[Start of Attachment]
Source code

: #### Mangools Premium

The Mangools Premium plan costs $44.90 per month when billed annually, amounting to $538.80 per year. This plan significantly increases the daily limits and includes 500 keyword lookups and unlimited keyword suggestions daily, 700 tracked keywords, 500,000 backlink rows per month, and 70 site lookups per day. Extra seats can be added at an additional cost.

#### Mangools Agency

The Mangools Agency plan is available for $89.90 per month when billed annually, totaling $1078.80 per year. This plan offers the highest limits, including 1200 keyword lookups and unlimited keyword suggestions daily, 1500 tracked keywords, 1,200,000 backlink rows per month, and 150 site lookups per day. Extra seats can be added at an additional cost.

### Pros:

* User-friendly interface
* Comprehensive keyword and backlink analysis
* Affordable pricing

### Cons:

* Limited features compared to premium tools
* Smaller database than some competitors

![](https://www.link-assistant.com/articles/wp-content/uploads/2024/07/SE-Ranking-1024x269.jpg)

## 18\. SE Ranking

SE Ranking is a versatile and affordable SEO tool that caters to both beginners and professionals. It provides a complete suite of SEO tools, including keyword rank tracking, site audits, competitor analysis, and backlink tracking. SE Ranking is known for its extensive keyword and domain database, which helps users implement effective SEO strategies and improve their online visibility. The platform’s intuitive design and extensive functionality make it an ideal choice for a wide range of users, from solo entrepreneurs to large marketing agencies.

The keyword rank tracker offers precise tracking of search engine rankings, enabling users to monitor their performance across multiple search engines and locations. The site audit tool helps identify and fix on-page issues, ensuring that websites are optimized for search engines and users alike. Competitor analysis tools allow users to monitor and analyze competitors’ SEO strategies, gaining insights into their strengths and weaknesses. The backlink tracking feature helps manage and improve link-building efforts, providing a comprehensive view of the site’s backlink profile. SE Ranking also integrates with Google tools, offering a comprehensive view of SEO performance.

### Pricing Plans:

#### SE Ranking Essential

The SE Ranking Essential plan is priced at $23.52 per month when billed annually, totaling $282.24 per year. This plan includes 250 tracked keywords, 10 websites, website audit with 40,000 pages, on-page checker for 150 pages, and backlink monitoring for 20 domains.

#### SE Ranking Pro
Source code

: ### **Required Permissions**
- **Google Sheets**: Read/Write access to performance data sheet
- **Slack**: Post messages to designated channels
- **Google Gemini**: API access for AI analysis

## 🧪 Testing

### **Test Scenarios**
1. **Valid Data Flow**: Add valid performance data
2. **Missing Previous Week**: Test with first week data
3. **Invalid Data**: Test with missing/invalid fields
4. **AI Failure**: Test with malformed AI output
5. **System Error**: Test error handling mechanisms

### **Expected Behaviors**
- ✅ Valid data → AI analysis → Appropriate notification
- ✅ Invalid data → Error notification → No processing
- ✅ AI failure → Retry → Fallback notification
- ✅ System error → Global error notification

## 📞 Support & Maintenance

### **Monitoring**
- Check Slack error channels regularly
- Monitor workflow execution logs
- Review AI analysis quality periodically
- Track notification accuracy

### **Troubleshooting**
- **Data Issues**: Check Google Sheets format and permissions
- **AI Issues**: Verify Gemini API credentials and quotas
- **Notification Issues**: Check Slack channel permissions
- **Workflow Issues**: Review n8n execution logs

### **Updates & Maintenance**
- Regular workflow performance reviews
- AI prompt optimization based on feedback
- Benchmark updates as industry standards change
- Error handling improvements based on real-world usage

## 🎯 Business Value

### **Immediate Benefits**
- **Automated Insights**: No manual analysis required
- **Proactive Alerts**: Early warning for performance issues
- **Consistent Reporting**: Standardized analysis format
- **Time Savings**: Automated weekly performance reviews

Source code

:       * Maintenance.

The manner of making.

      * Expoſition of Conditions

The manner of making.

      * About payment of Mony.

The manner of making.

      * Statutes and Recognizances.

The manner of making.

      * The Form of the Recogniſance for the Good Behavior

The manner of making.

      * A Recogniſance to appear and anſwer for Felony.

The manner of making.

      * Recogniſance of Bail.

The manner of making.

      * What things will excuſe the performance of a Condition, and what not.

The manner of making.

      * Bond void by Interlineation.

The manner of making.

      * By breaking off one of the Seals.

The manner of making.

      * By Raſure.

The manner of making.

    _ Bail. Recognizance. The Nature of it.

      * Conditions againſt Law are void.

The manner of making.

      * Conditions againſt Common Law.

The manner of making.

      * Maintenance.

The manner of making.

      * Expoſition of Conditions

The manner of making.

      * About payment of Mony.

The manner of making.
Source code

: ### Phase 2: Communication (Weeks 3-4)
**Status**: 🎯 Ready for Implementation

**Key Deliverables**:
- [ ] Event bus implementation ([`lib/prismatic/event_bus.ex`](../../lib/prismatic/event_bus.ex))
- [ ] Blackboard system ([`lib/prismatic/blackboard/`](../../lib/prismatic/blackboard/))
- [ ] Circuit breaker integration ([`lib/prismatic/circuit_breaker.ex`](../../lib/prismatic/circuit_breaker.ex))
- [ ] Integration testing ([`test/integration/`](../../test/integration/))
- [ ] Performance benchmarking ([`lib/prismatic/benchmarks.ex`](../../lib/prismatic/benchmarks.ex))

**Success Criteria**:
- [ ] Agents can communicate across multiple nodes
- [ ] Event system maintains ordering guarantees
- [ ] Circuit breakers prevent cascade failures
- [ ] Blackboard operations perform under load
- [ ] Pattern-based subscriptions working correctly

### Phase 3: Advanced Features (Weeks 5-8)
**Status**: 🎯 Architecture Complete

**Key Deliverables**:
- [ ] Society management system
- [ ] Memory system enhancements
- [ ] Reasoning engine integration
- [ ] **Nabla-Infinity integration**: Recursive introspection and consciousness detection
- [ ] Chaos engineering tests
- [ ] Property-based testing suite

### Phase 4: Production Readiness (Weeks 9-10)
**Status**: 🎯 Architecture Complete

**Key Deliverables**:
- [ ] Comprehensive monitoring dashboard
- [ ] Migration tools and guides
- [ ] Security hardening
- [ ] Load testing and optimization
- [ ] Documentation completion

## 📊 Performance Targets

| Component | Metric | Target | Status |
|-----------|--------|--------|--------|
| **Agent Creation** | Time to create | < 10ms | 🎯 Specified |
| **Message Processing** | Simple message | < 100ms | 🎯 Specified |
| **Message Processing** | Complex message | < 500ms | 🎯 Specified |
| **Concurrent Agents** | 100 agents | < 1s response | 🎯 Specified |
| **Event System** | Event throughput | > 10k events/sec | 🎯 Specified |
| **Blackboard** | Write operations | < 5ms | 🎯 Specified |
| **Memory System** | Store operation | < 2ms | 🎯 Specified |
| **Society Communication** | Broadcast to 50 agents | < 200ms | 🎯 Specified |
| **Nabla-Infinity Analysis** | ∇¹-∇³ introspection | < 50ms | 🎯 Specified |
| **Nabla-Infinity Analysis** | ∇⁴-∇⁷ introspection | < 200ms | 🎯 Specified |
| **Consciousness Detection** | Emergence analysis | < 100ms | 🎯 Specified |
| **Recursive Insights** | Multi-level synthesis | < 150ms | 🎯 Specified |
[End of Attachment]
:: WHAT THE EXERCISE ASKS ::
Extract the source text of every line above and reproduce each one character for character.

:: RESPONSE TO THE EXERCISE ::
Source code

: #### Mangools Premium

The Mangools Premium plan costs $44.90 per month when billed annually, amounting to $538.80 per year. This plan significantly increases the daily limits and includes 500 keyword lookups and unlimited keyword suggestions daily, 700 tracked keywords, 500,000 backlink rows per month, and 70 site lookups per day. Extra seats can be added at an additional cost.

#### Mangools Agency

The Mangools Agency plan is available for $89.90 per month when billed annually, totaling $1078.80 per year. This plan offers the highest limits, including 1200 keyword lookups and unlimited keyword suggestions daily, 1500 tracked keywords, 1,200,000 backlink rows per month, and 150 site lookups per day. Extra seats can be added at an additional cost.

### Pros:

* User-friendly interface
* Comprehensive keyword and backlink analysis
* Affordable pricing

### Cons:

* Limited features compared to premium tools
* Smaller database than some competitors

![](https://www.link-assistant.com/articles/wp-content/uploads/2024/07/SE-Ranking-1024x269.jpg)

## 18\. SE Ranking

SE Ranking is a versatile and affordable SEO tool that caters to both beginners and professionals. It provides a complete suite of SEO tools, including keyword rank tracking, site audits, competitor analysis, and backlink tracking. SE Ranking is known for its extensive keyword and domain database, which helps users implement effective SEO strategies and improve their online visibility. The platform’s intuitive design and extensive functionality make it an ideal choice for a wide range of users, from solo entrepreneurs to large marketing agencies.

The keyword rank tracker offers precise tracking of search engine rankings, enabling users to monitor their performance across multiple search engines and locations. The site audit tool helps identify and fix on-page issues, ensuring that websites are optimized for search engines and users alike. Competitor analysis tools allow users to monitor and analyze competitors’ SEO strategies, gaining insights into their strengths and weaknesses. The backlink tracking feature helps manage and improve link-building efforts, providing a comprehensive view of the site’s backlink profile. SE Ranking also integrates with Google tools, offering a comprehensive view of SEO performance.

### Pricing Plans:

#### SE Ranking Essential

The SE Ranking Essential plan is priced at $23.52 per month when billed annually, totaling $282.24 per year. This plan includes 250 tracked keywords, 10 websites, website audit with 40,000 pages, on-page checker for 150 pages, and backlink monitoring for 20 domains.

#### SE Ranking Pro
Source code

: ### **Required Permissions**
- **Google Sheets**: Read/Write access to performance data sheet
- **Slack**: Post messages to designated channels
- **Google Gemini**: API access for AI analysis

## 🧪 Testing

### **Test Scenarios**
1. **Valid Data Flow**: Add valid performance data
2. **Missing Previous Week**: Test with first week data
3. **Invalid Data**: Test with missing/invalid fields
4. **AI Failure**: Test with malformed AI output
5. **System Error**: Test error handling mechanisms

### **Expected Behaviors**
- ✅ Valid data → AI analysis → Appropriate notification
- ✅ Invalid data → Error notification → No processing
- ✅ AI failure → Retry → Fallback notification
- ✅ System error → Global error notification

## 📞 Support & Maintenance

### **Monitoring**
- Check Slack error channels regularly
- Monitor workflow execution logs
- Review AI analysis quality periodically
- Track notification accuracy

### **Troubleshooting**
- **Data Issues**: Check Google Sheets format and permissions
- **AI Issues**: Verify Gemini API credentials and quotas
- **Notification Issues**: Check Slack channel permissions
- **Workflow Issues**: Review n8n execution logs

### **Updates & Maintenance**
- Regular workflow performance reviews
- AI prompt optimization based on feedback
- Benchmark updates as industry standards change
- Error handling improvements based on real-world usage

## 🎯 Business Value

### **Immediate Benefits**
- **Automated Insights**: No manual analysis required
- **Proactive Alerts**: Early warning for performance issues
- **Consistent Reporting**: Standardized analysis format
- **Time Savings**: Automated weekly performance reviews

Source code

:       * Maintenance.

The manner of making.

      * Expoſition of Conditions

The manner of making.

      * About payment of Mony.

The manner of making.

      * Statutes and Recognizances.

The manner of making.

      * The Form of the Recogniſance for the Good Behavior

The manner of making.

      * A Recogniſance to appear and anſwer for Felony.

The manner of making.

      * Recogniſance of Bail.

The manner of making.

      * What things will excuſe the performance of a Condition, and what not.

The manner of making.

      * Bond void by Interlineation.

The manner of making.

      * By breaking off one of the Seals.

The manner of making.

      * By Raſure.

The manner of making.

    _ Bail. Recognizance. The Nature of it.

      * Conditions againſt Law are void.

The manner of making.

      * Conditions againſt Common Law.

The manner of making.

      * Maintenance.

The manner of making.

      * Expoſition of Conditions

The manner of making.

      * About payment of Mony.

The manner of making.
Source code

: ### Phase 2: Communication (Weeks 3-4)
**Status**: 🎯 Ready for Implementation

**Key Deliverables**:
- [ ] Event bus implementation ([`lib/prismatic/event_bus.ex`](../../lib/prismatic/event_bus.ex))
- [ ] Blackboard system ([`lib/prismatic/blackboard/`](../../lib/prismatic/blackboard/))
- [ ] Circuit breaker integration ([`lib/prismatic/circuit_breaker.ex`](../../lib/prismatic/circuit_breaker.ex))
- [ ] Integration testing ([`test/integration/`](../../test/integration/))
- [ ] Performance benchmarking ([`lib/prismatic/benchmarks.ex`](../../lib/prismatic/benchmarks.ex))

**Success Criteria**:
- [ ] Agents can communicate across multiple nodes
- [ ] Event system maintains ordering guarantees
- [ ] Circuit breakers prevent cascade failures
- [ ] Blackboard operations perform under load
- [ ] Pattern-based subscriptions working correctly

### Phase 3: Advanced Features (Weeks 5-8)
**Status**: 🎯 Architecture Complete

**Key Deliverables**:
- [ ] Society management system
- [ ] Memory system enhancements
- [ ] Reasoning engine integration
- [ ] **Nabla-Infinity integration**: Recursive introspection and consciousness detection
- [ ] Chaos engineering tests
- [ ] Property-based testing suite

### Phase 4: Production Readiness (Weeks 9-10)
**Status**: 🎯 Architecture Complete

**Key Deliverables**:
- [ ] Comprehensive monitoring dashboard
- [ ] Migration tools and guides
- [ ] Security hardening
- [ ] Load testing and optimization
- [ ] Documentation completion

## 📊 Performance Targets

| Component | Metric | Target | Status |
|-----------|--------|--------|--------|
| **Agent Creation** | Time to create | < 10ms | 🎯 Specified |
| **Message Processing** | Simple message | < 100ms | 🎯 Specified |
| **Message Processing** | Complex message | < 500ms | 🎯 Specified |
| **Concurrent Agents** | 100 agents | < 1s response | 🎯 Specified |
| **Event System** | Event throughput | > 10k events/sec | 🎯 Specified |
| **Blackboard** | Write operations | < 5ms | 🎯 Specified |
| **Memory System** | Store operation | < 2ms | 🎯 Specified |
| **Society Communication** | Broadcast to 50 agents | < 200ms | 🎯 Specified |
| **Nabla-Infinity Analysis** | ∇¹-∇³ introspection | < 50ms | 🎯 Specified |
| **Nabla-Infinity Analysis** | ∇⁴-∇⁷ introspection | < 200ms | 🎯 Specified |
| **Consciousness Detection** | Emergence analysis | < 100ms | 🎯 Specified |
| **Recursive Insights** | Multi-level synthesis | < 150ms | 🎯 Specified |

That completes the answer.